Murray’s victory over Kudla improved his win-loss record to 9-8 going into Thursday’s tussle with Ruud. He said in his on-court interview: “I think first and foremost it’s great to be on the court healthy and competing week after week for the first time since 2017. It’s been a long time. I’m starting to feel better with each match. The ranking is not the No. 1 priority, but I’ve had some tough draws in the last few months.

“Obviously, if your ranking gets high enough you can start to get seeded in event and you avoid that. I want to try and win to push my ranking up to give myself a better chance of having a deep run in some of the major tournaments again.”

Once upon a time, there was Serena and Puma

As 23-time major singles champion Serena Williams turned 40 on Sunday, last week in the lead up to her birthday, there were many stories written about the future Hall of Famer. For many years, Williams has been synominous with iconic American apparel brand Nike. However, before there was Serena and Nike, there was Serena and Puma. At 16, Williams took a chance on Puma. Aaron Dodson wrote the little-known story of Serena Williams’ first endorsement deal for The Undefeated. It’s a tremendous read and worth a few minutes of your time.

Passing shots

Chicago Fall Tennis Classic top seed Elina Svitolina won her sixth straight match in the Second City on Wednesday. The World No. 6 from Ukraine beat No. 82 Amanda Anisimova of the United States, 6-4, 6-3, to advance to the third round against No. 98 Elena-Gabriela Ruse of Romania. Last month, Svitolina strung together five straight wins to capture the Chicago Women’s Open, a WTA 250 event.

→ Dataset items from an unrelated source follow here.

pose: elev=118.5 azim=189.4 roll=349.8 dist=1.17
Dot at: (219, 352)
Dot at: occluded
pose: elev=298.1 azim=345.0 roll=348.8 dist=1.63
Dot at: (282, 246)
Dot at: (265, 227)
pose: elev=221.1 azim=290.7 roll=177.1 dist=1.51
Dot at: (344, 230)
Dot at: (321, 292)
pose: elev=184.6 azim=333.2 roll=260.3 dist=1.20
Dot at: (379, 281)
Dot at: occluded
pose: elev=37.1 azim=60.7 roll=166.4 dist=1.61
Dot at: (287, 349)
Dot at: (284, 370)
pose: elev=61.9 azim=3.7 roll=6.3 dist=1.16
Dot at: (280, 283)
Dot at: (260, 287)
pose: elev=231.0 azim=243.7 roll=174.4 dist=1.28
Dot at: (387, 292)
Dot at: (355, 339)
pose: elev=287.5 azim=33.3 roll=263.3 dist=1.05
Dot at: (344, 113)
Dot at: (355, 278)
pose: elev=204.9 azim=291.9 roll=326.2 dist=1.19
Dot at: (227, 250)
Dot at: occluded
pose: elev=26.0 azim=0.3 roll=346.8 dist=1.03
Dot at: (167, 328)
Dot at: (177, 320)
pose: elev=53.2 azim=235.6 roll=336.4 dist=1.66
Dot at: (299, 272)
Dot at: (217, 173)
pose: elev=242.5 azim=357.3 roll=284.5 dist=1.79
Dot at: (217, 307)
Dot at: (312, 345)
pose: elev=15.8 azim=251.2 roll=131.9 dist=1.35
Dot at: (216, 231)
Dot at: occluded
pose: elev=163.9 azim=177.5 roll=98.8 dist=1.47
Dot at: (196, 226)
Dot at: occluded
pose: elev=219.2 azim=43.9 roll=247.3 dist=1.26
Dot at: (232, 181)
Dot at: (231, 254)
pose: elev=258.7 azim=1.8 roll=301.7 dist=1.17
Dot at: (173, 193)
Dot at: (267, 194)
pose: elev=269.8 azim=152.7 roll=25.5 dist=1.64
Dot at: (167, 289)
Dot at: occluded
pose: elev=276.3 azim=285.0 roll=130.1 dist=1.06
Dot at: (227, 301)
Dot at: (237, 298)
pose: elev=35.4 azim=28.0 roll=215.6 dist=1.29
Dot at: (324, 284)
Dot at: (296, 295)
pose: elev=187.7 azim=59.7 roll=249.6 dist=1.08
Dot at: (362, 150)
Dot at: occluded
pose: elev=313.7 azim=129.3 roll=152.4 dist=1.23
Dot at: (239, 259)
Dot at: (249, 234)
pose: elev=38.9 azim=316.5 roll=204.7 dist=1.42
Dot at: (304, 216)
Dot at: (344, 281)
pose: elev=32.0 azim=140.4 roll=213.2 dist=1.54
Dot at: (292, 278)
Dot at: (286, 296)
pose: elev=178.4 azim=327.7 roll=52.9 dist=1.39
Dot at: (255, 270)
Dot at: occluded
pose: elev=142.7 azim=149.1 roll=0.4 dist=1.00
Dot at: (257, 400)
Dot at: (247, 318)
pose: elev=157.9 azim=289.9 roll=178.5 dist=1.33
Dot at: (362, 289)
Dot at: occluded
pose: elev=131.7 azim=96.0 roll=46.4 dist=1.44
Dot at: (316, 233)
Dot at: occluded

• San Diego Open top seed Andrey Rublev, fresh off his outstanding performance for Team Europe in last weekend’s Laver Cup competition, put on a masterclass against American wild card Brandon Nakashima during his 6-2, 6-1 second-round victory Wednesday evening. The World No. 5 from Russia hit five aces, won 78 percent (21 of 27) of his first-serve points and won 78 percent (14 of 18) of his second return points. He outscored the 83rd-ranked Nakashima 60-39 during the 63-minute victory to advance to Friday’s quarterfinal round.

• The International Tennis Hall of Fame in Newport, Rhode Island announced this week that US Open women’s champion Emma Raducanu has donated her the outfit she wore in winning the US Open title to the ITHF collection.

By the numbers

Sebastian Korda of the United States is one of four players who have qualified for the Intesa Sanpaolo Next Gen ATP Finals in Milan, Italy, which will take place November 9-13. Korda is currently ranked fourth with 1,145 points.

The others who have already qualified are: No. 1-ranked Felix Auger-Aliassime of Canada, 2,320 points; 2. Jannik Sinner of Italy, 2,255 points; and 3. Carlos Alcaraz of Spain, 1,264 points.

The rest of the Top 10 in the Race to Milan standings: 5. Jenson Brooksby, U.S., 877 points; 6. Lorenzo Musetti, Italy, 876; 7. Juan Cerundolo, Argentina, 658; 8. Brandon Nakashima, U.S., 641; 9. Holger Rune, Denmark, 600; 10. Hugo Gaston, France, 507.

“Quotable …”

“It’s probably one of the toughest 250s I’ve played in a a really long time. I’ve had quite a few of those ones, but it’s been a while since I’ve seen such a field.”

Grigor Dimitrov, currently ranked 29th, on its week’s field at the ATP 250 San Diego Open. Dimitrov rallied to beat Marton Fucsovics 6-3, 1-6, 7-5 to the second round against third seed Felix Auger-Aliassime.

“I’m just having fun. A year ago, I was ranked 220 in the world. Now, I’m 42 in the world. It’s been a big jump for me and [I am] just having fun.”

Sebastian Korda, 21, after defeating fellow American Tommy Paul, 6-3, 5-7, 6-1, on Tuesday to reach the second round of the San Diego Open. Next, he will play 23rd-ranked Lorenzo Sonego of Italy, who is seeded ninth.